La Banque mondiale a déclaré le principe d'universalité des terres, elles font donc maintenant partie du marché ; conséquence directe: chacun peut cultiver ses plates-bandes sur des terres étrangères.
Si cette démarche peut s’expliquer dans le cas de pays comme l’Arabie Saoudite, les émirats Arabes ou Djibouti, le cas de Daewoo la Coréenne semble être d’une toute autre nature ! Elle pourrait bien vouloir un autre type d'autosuffisance, en biocarburants par exemple. Sachant qu'ils sont les premiers importateurs de maïs, qu'ils fabriquent beaucoup de voitures, et que leur huile de palme pourrait servir à autre chose que l'alimentation...

Le gouvernement malgache est dans une logique d'ultralibéralisme total : quatre hommes et une « hyper mécanisation » remplaceront 2000 familles pour gérer 1 000 hectares !... On imagine l'exode vers les bidonvilles de ces familles chassées.
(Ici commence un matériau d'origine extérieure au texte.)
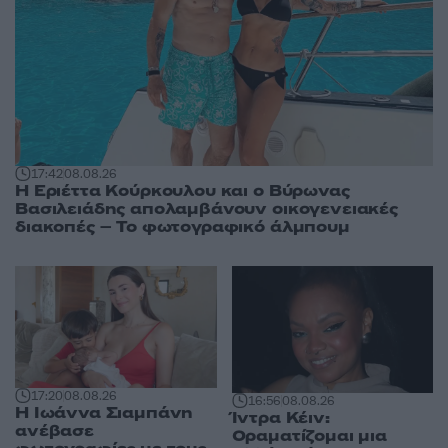
17:42
08.08.26
Η Εριέττα Κούρκουλου και ο Βύρωνας
Βασιλειάδης απολαμβάνουν οικογενειακές
διακοπές – Το φωτογραφικό άλμπουμ
17:20
08.08.26
16:56
08.08.26
H Ιωάννα Σιαμπάνη
Ίντρα Κέιν:
ανέβασε
Οραματίζομαι μια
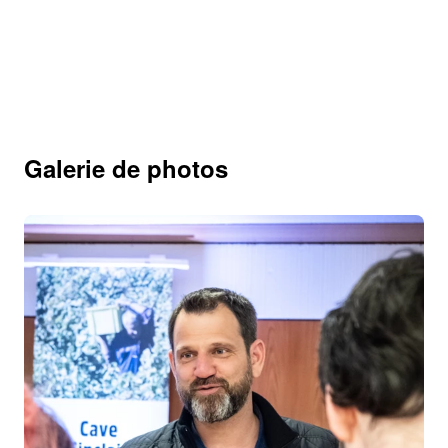
Galerie de photos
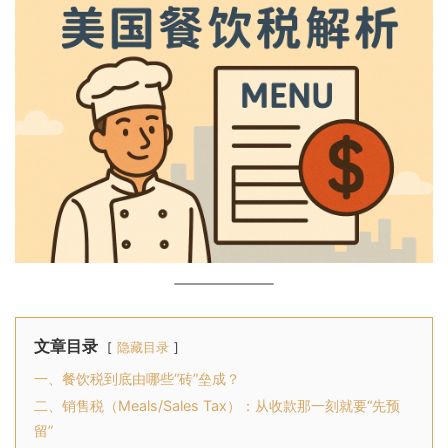
文章目录
隐藏目录
一、餐饮税到底由哪些“砖”垒成？
二、销售税（Meals/Sales Tax）：从收款那一刻就要“先预
留”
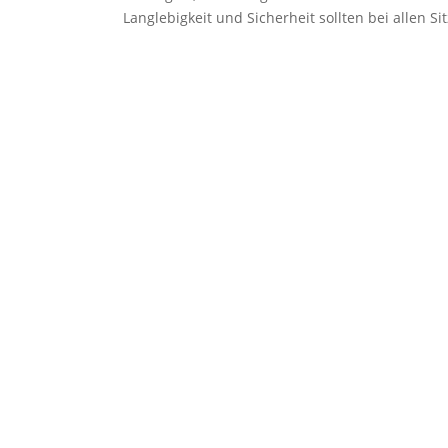
Langlebigkeit und Sicherheit sollten bei allen S
Ähnliche Beiträge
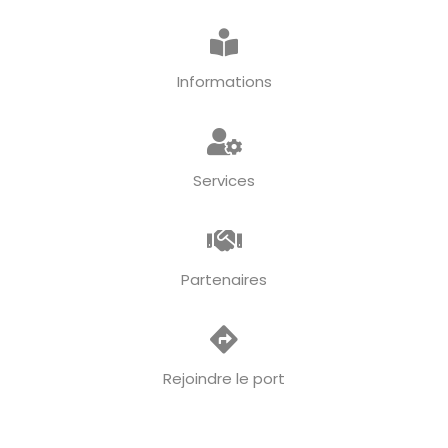
Informations
Services
Partenaires
Rejoindre le port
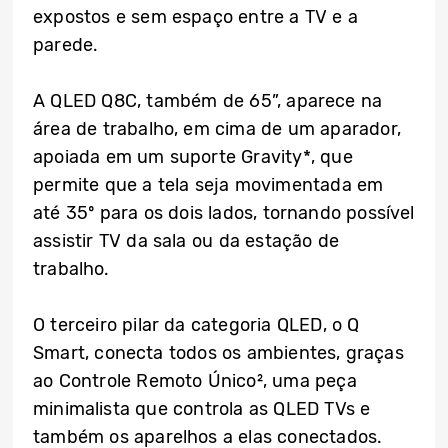
expostos e sem espaço entre a TV e a
parede.
A QLED Q8C, também de 65”, aparece na
área de trabalho, em cima de um aparador,
apoiada em um suporte Gravity*, que
permite que a tela seja movimentada em
até 35º para os dois lados, tornando possível
assistir TV da sala ou da estação de
trabalho.
O terceiro pilar da categoria QLED, o Q
Smart, conecta todos os ambientes, graças
ao Controle Remoto Único², uma peça
minimalista que controla as QLED TVs e
também os aparelhos a elas conectados.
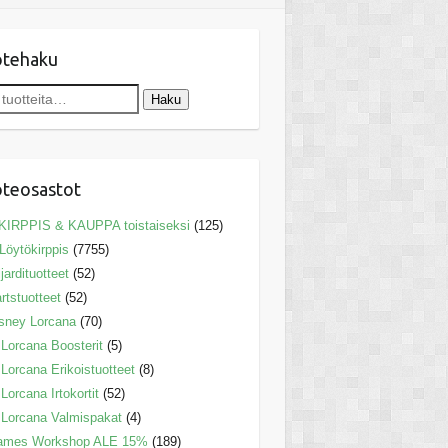
otehaku
Haku
teosastot
KIRPPIS & KAUPPA toistaiseksi
(125)
Löytökirppis
(7755)
ljardituotteet
(52)
rtstuotteet
(52)
sney Lorcana
(70)
Lorcana Boosterit
(5)
Lorcana Erikoistuotteet
(8)
Lorcana Irtokortit
(52)
Lorcana Valmispakat
(4)
ames Workshop ALE 15%
(189)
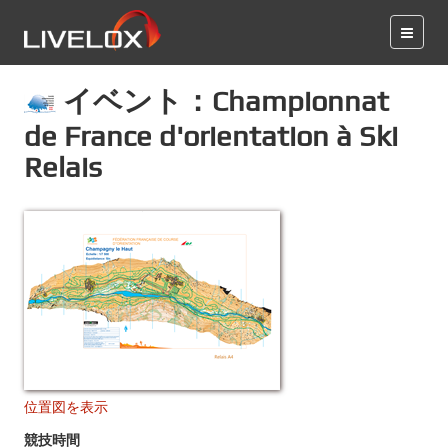
イベント：Championnat
de France d'orientation à Ski
Relais
位置図を表示
競技時間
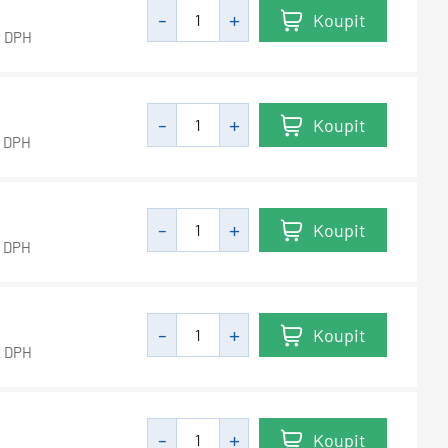
Koupit
z DPH
Koupit
z DPH
Koupit
z DPH
Koupit
z DPH
Koupit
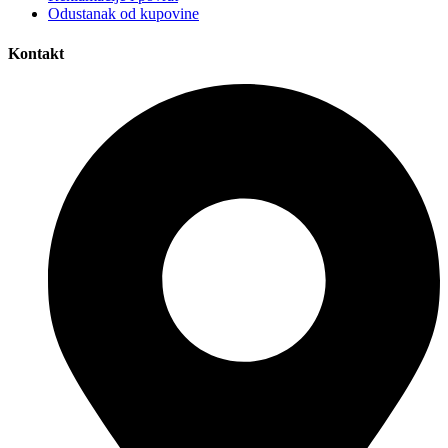
Odustanak od kupovine
Kontakt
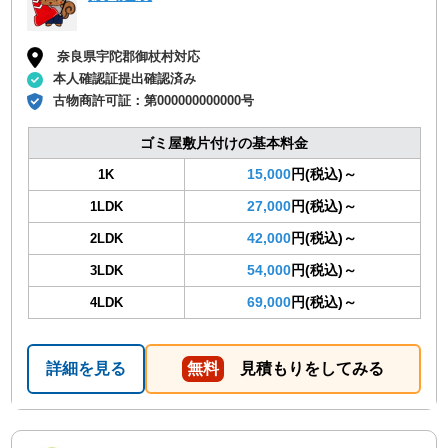
奈良県宇陀郡御杖村対応
本人確認証提出確認済み
古物商許可証：
第000000000000号
ゴミ屋敷片付けの基本料金
15,000
円(税込)～
1K
27,000
円(税込)～
1LDK
42,000
円(税込)～
2LDK
54,000
円(税込)～
3LDK
69,000
円(税込)～
4LDK
詳細を見る
無料
見積もりをしてみる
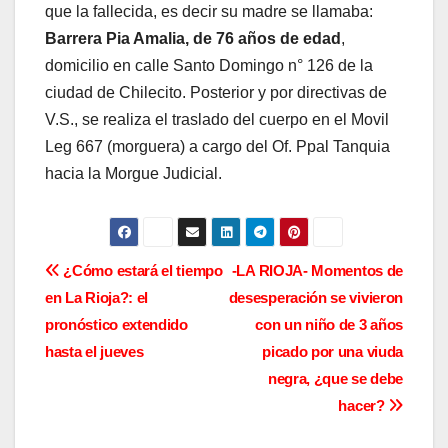
que la fallecida, es decir su madre se llamaba:
Barrera Pia Amalia, de 76 años de edad
,
domicilio en calle Santo Domingo n° 126 de la
ciudad de Chilecito. Posterior y por directivas de
V.S., se realiza el traslado del cuerpo en el Movil
Leg 667 (morguera) a cargo del Of. Ppal Tanquia
hacia la Morgue Judicial.
N
¿Cómo estará el tiempo
-LA RIOJA- Momentos de
en La Rioja?: el
desesperación se vivieron
a
pronóstico extendido
con un niño de 3 años
v
hasta el jueves
picado por una viuda
negra, ¿que se debe
e
hacer?
g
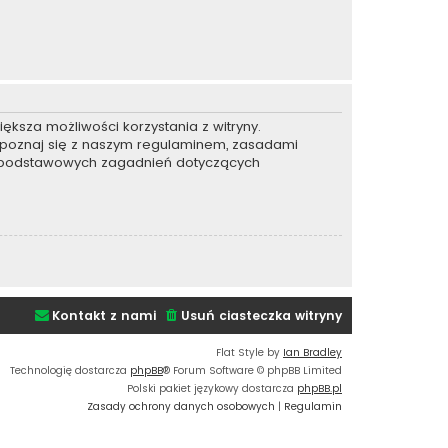
ększa możliwości korzystania z witryny.
apoznaj się z naszym regulaminem, zasadami
e podstawowych zagadnień dotyczących
Kontakt z nami
Usuń ciasteczka witryny
Flat Style by
Ian Bradley
Technologię dostarcza
phpBB
® Forum Software © phpBB Limited
Polski pakiet językowy dostarcza
phpBB.pl
Zasady ochrony danych osobowych
|
Regulamin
Les 6 milliards de dollars de contrepartie versés par la Corée du Sud, (moins les pourcentages habituels réservés aux dirigeants…) seront investis dans des routes, ponts et voies ferrées. Ces infrastructures créeront des emplois, mais cela ne résoudra pas le chômage structurel lié au manque d’activités industrielles qui frappe des centaines de millions de personnes.
Peu connu du grand public, ce « néocolonialisme » prospère aussi au Brésil, qui loue des terres aux pays scandinaves pour qu'ils produisent de la forêt. Puits de carbone certes, mais surtout de cellulose, utilisée pour les agrocarburants de seconde génération. Une tendance qui porte à craindre de voir les populations des pays du sud grossir les bidonvilles et perdre les terres qui les nourrissent déjà insuffisamment.